Expulsar más allá de la confortabilidad todo lo que constituye el reverso negativo de lo humano (el mal, la enfermedad, la vejez, la violencia, el conflicto, la guerra, la política y lo político, el destino, el acontecer, la Historia y el tiempo mismo…) es el logro de una civilización del aseguramiento general y, al alcanzarlo, incluso en forma simulada, se acaba la misión, la finalidad y el propósito de esta existencia, tal como esta civilización la determina y la reproduce dentro de sus propias coordenadas de navegación en el alta mar de una Historia que va borrándose, como estela espumeante de barco, a medida que “avanzamos” hacia otro Nuevo Mundo ignoto e inexplorado.

Nuestra paradoja, por tanto, es nuestra misma convalecencia, de la misma manera y en el mismo sentido en que nuestra salvación presupone ya nuestra condena o nuestra enfermedad es finalmente también la contrafaz de nuestra salud. No podríamos vivir otra vida que ésta ahora técnicamente realizada: nuestra vida es, efectivamente, un ideal realizado y nada más o, si se quiere, una utopía, síntesis de todas las utopías, llevada a la realidad, pero también sabemos, con el saber de una certeza singular, que este mundo, sometido al cambio y al flujo, que intentamos detener y fijar, y en ello consumimos todas nuestras fuerzas y todas nuestras añejas seguridades modernas, no responde como debiera a sus dueños ilustrados, los desveladores de la verdad, nosotros mismos, porque su propia verdad es otra y de otro orden, precisamente, “inhumano” y esa irrupción de lo otro no entraba como factor en el juego del mundo que habíamos inventado.

Friedrich Nietzsche hizo su divino, y a no dudarlo también demoníaco, “experimentum mundi”, una experiencia con la verdad de nuestra condición moderna que pagó con su propia vida consciente. Abismarse en la superficie de las cosas no es una tarea para cualquiera. La experiencia nietzscheana de la Modernidad es también, en sus estratos nutricios o sedimentarios, la nuestra y no puede ser de otra manera. Quien piensa la “sinrazón” del mundo no debe esperar ninguna reconciliación con el mundo. Aquí hay en juego algo que a pocos apetece acometer y muchos menos afrontar llevándolo a término en una obra, la obra misma que es su propia vida.

Entonces, cabría la posibilidad de concebir esta vida histórica a la que hemos sido entregados en los términos en que ese mismo experimento fue efectuado por el propio Nietzsche, una experiencia que tiene todo que ver con la naturaleza del sentido. Es a ese experimento a lo que llamamos “Nihilismo” o es, al menos, lo que yo quiero plantear como cuestión de fondo en casi todos los textos de esta recopilación y del conjunto de la trilogía “Nihilismo y sentido” a que pertenecen.

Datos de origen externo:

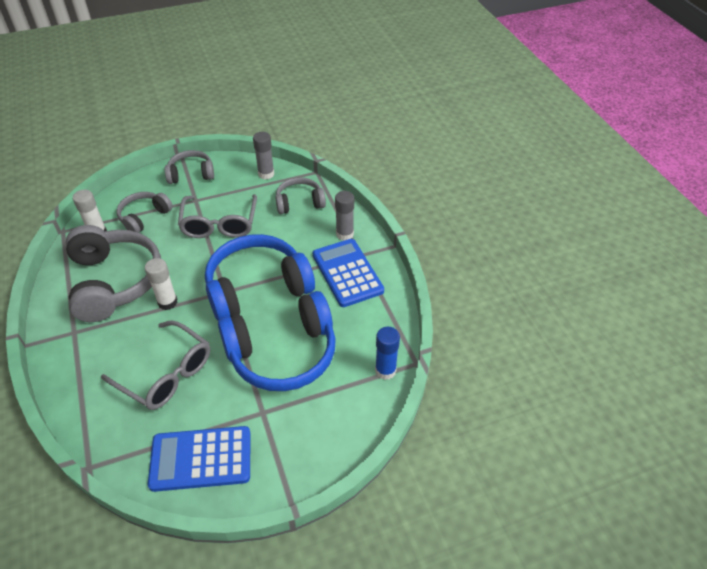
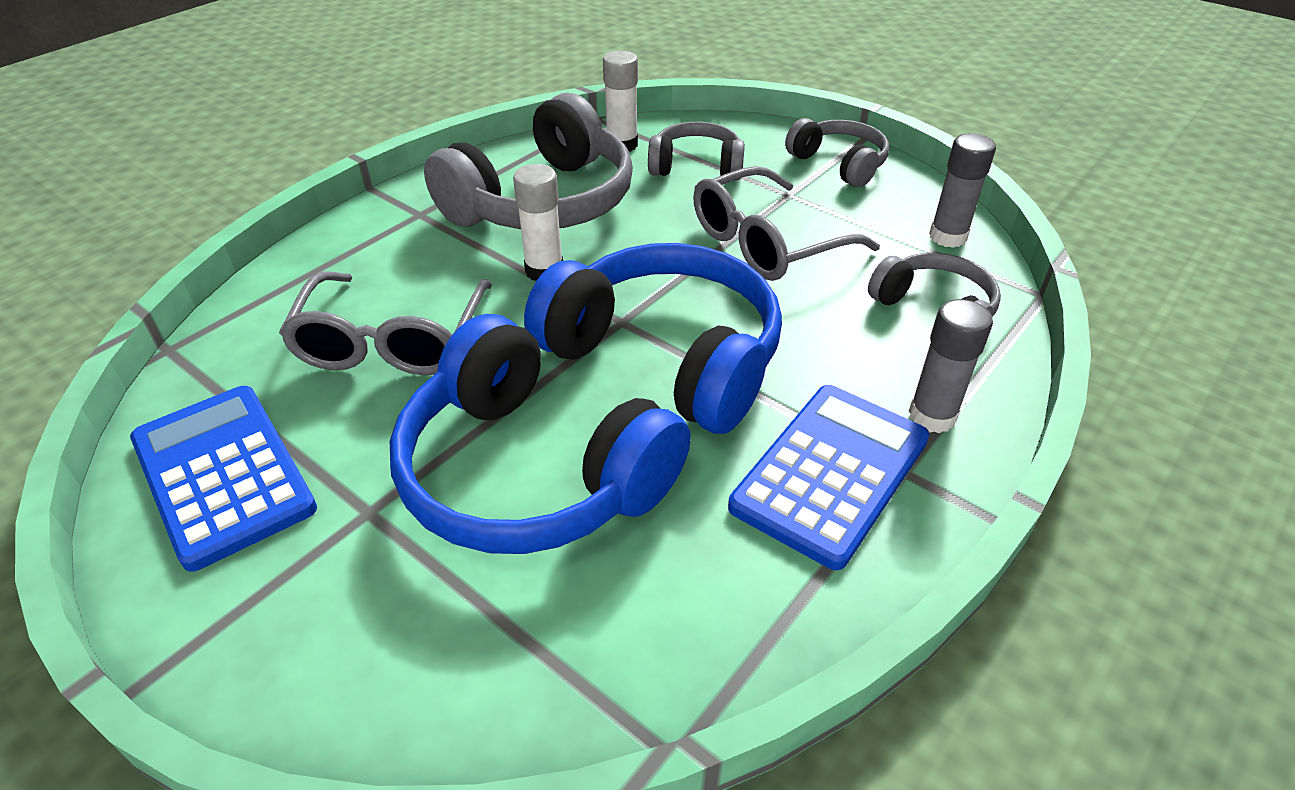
camera: 60 degrees right, 5 degrees down
blue glue stick [375,327,400,380] -> none

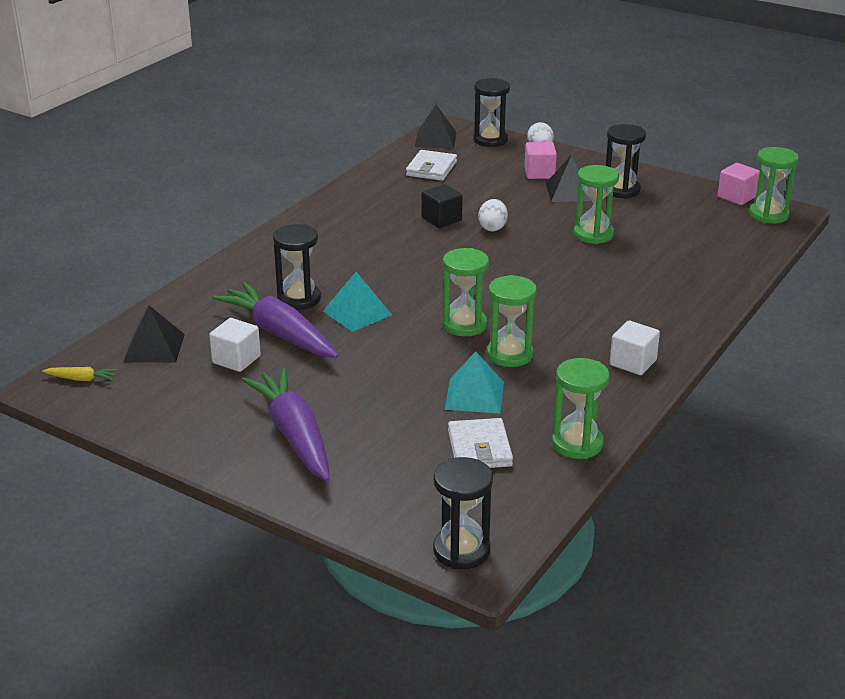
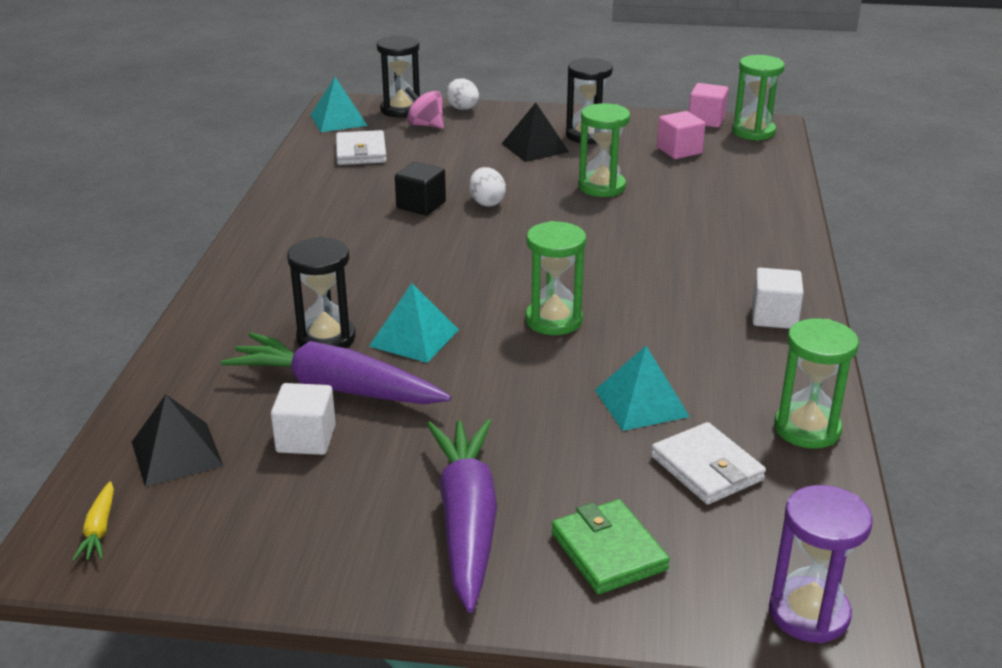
camera: 25 degrees left, 0 degrees up
yellow carrot [42,367,118,381] -> yellow carrot turned 105 degrees clockwise [72,481,114,561]
purple carrot [242,368,330,481] -> purple carrot turned 45 degrees clockwise [427,419,497,613]
black pyramid [415,105,457,148] -> turquoise pyramid [310,77,368,132]
black hourglass [433,457,493,569] -> purple hourglass [769,485,873,643]
green hourglass [487,275,537,367] -> none
pink cube [525,142,557,179] -> pink cube moved to [657,111,706,159]
none -> pink spinning top [405,87,444,129]
none -> green wallet [551,499,670,594]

Con independencia de lo que creamos acerca de si el sentido está dado de una vez para siempre (la posición que atribuimos a la “Tradición”, da igual su significación simbólica a través de una trascendencia o una inmanencia) o deba ser creado originariamente y “puesto” en juego en el mundo por una voluntad consciente e “ilustrada” sobre su propio “poder ser” en el mundo (la posición con que ahora identificamos la Modernidad en su epílogo actual), la cuestión permanece abierta y la palabra última no ha sido dicha.

Esa apertura de la cuestión del sentido es casi lo único que vuelve tolerable nuestra situación del presente, como quiera que guste cada uno de entenderla y vivirla. Pues quien pregunta todavía por el sentido es que todavía no lo ha perdido de vista por completo, aunque, paradójicamente, quizás ya haya renunciado a él por anticipado: pudiera suceder que liberarse del sentido fuera la única condición de sentido a la que tendríamos un acceso que no concluyera en gesticulaciones hipócritas que sobrepujaran lo mismo de que carecemos definitivamente.